(Data excerpts)
--- START ---

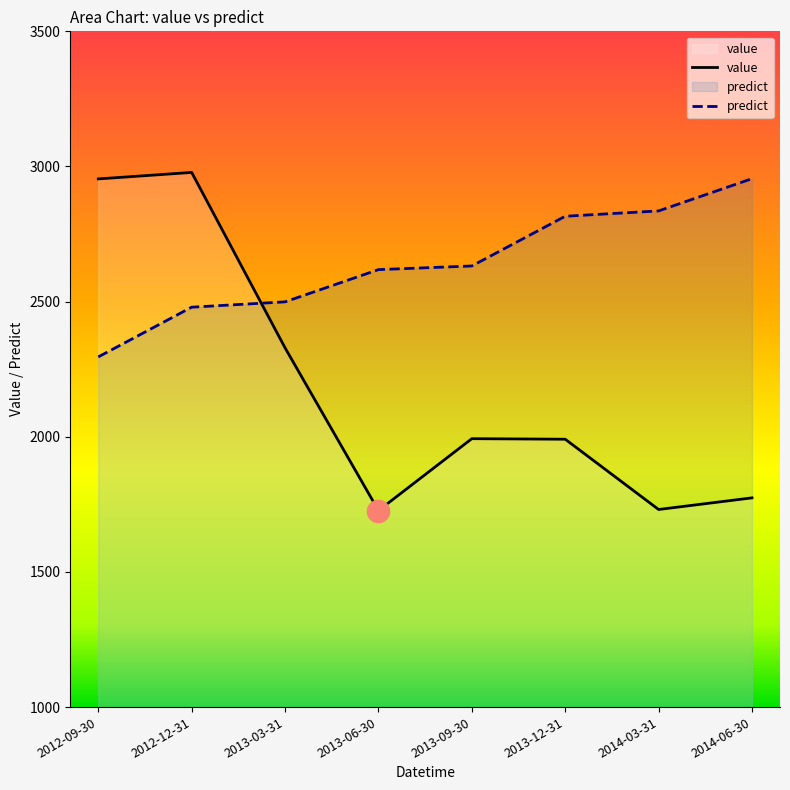

How many values in the predict series are below 2631?

4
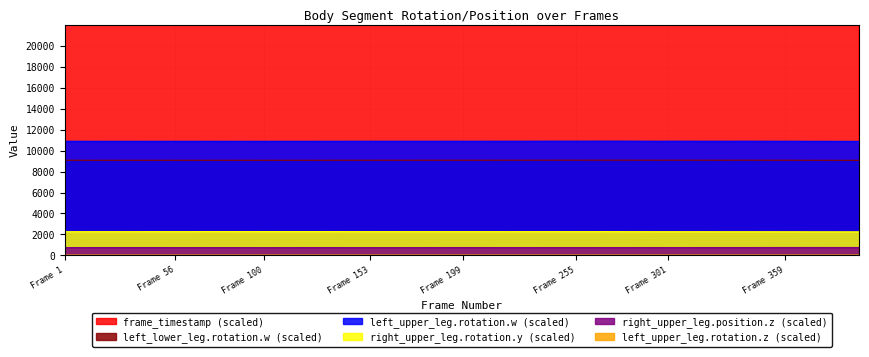

Reading left to right, extract all data points from this chart.

frame_timestamp: 20000.0	200000.0	400000.0	580000.0	1040000.0	1120000.0	1260000.0	1380000.0	1720000.0	1840000.0	2000000.0	2160000.0	2460000.0	2580000.0	2820000.0	3060000.0	3160000.0	3360000.0	3560000.0	3840000.0	3980000.0	4180000.0	4400000.0	4600000.0	4840000.0	5100000.0	5200000.0	5400000.0	5620000.0	5960000.0	6020000.0	6180000.0	6400000.0	6580000.0	6780000.0	7180000.0	7280000.0	7440000.0	7620000.0	7920000.0
left_upper_leg.rotation.w: 9092.8	9090.6	9088.3	9088.0	9089.0	9089.7	9090.1	9089.5	9088.0	9087.7	9090.0	9088.9	9089.2	9091.1	9093.0	9093.0	9094.0	9094.2	9094.0	9094.8	9094.7	9094.6	9096.4	9096.1	9098.2	9098.5	9098.5	9099.4	9098.7	9095.8	9097.8	9097.1	9095.8	9095.2	9097.4	9093.6	9093.5	9088.5	9086.5	9081.9
left_upper_leg.rotation.z: 19.5	19.5	19.9	19.8	19.9	19.9	20.0	20.0	20.0	20.1	20.0	20.5	20.6	20.7	20.7	20.7	20.8	21.0	21.2	21.2	21.3	21.2	21.3	21.3	21.5	21.5	21.5	21.5	21.5	22.1	22.0	22.1	22.2	22.2	22.4	22.5	22.5	22.5	22.6	22.7
right_upper_leg.position.z: 738.2	736.6	738.0	737.3	737.6	734.9	735.4	735.9	734.0	734.8	732.0	735.0	738.9	738.0	736.7	736.7	735.1	734.9	736.4	742.6	742.2	741.7	739.8	739.7	740.7	740.6	740.9	740.0	740.3	742.2	739.6	740.0	742.7	742.8	742.6	745.2	745.1	746.5	744.9	746.4
right_upper_leg.rotation.y: 2259.3	2259.0	2259.4	2259.7	2265.3	2264.5	2265.1	2267.3	2267.5	2267.8	2271.1	2270.3	2270.5	2269.6	2265.1	2265.1	2266.2	2264.8	2265.1	2264.5	2264.3	2265.3	2262.5	2263.0	2262.7	2264.4	2264.8	2266.5	2261.2	2257.8	2258.7	2256.7	2256.9	2253.6	2253.9	2251.8	2251.8	2246.2	2246.2	2243.9
left_lower_leg.rotation.w: 10911.4	10908.8	10906.0	10905.7	10906.7	10907.6	10908.1	10907.4	10905.6	10905.3	10908.0	10906.7	10907.1	10909.3	10911.6	10911.6	10912.8	10913.1	10912.8	10913.7	10913.6	10913.5	10915.7	10915.4	10917.8	10918.2	10918.3	10919.3	10918.4	10914.9	10917.3	10916.6	10914.9	10914.2	10916.9	10912.3	10912.2	10906.2	10903.9	10898.3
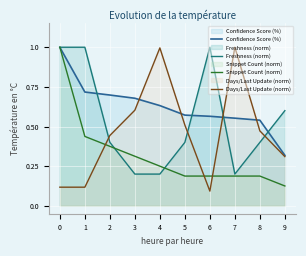

Rank the series by their average value, from lowest to highest.

Snippet Count (norm), Days/Last Update (norm), Freshness (norm), Confidence Score (%)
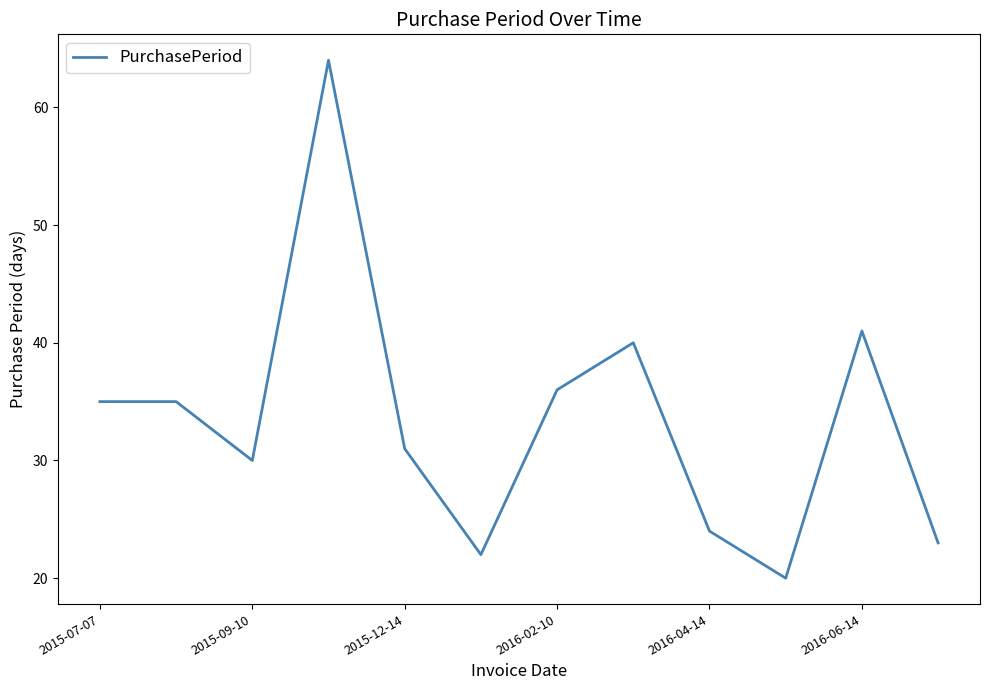

What is the smallest value displayed?

20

--- END ---

**What to do:** Reproduce every line from the one containing "Rank the series" through the end of the items, leaving out the pictures.

**Answer box:**
Rank the series by their average value, from lowest to highest.

Snippet Count (norm), Days/Last Update (norm), Freshness (norm), Confidence Score (%)

What is the smallest value displayed?

20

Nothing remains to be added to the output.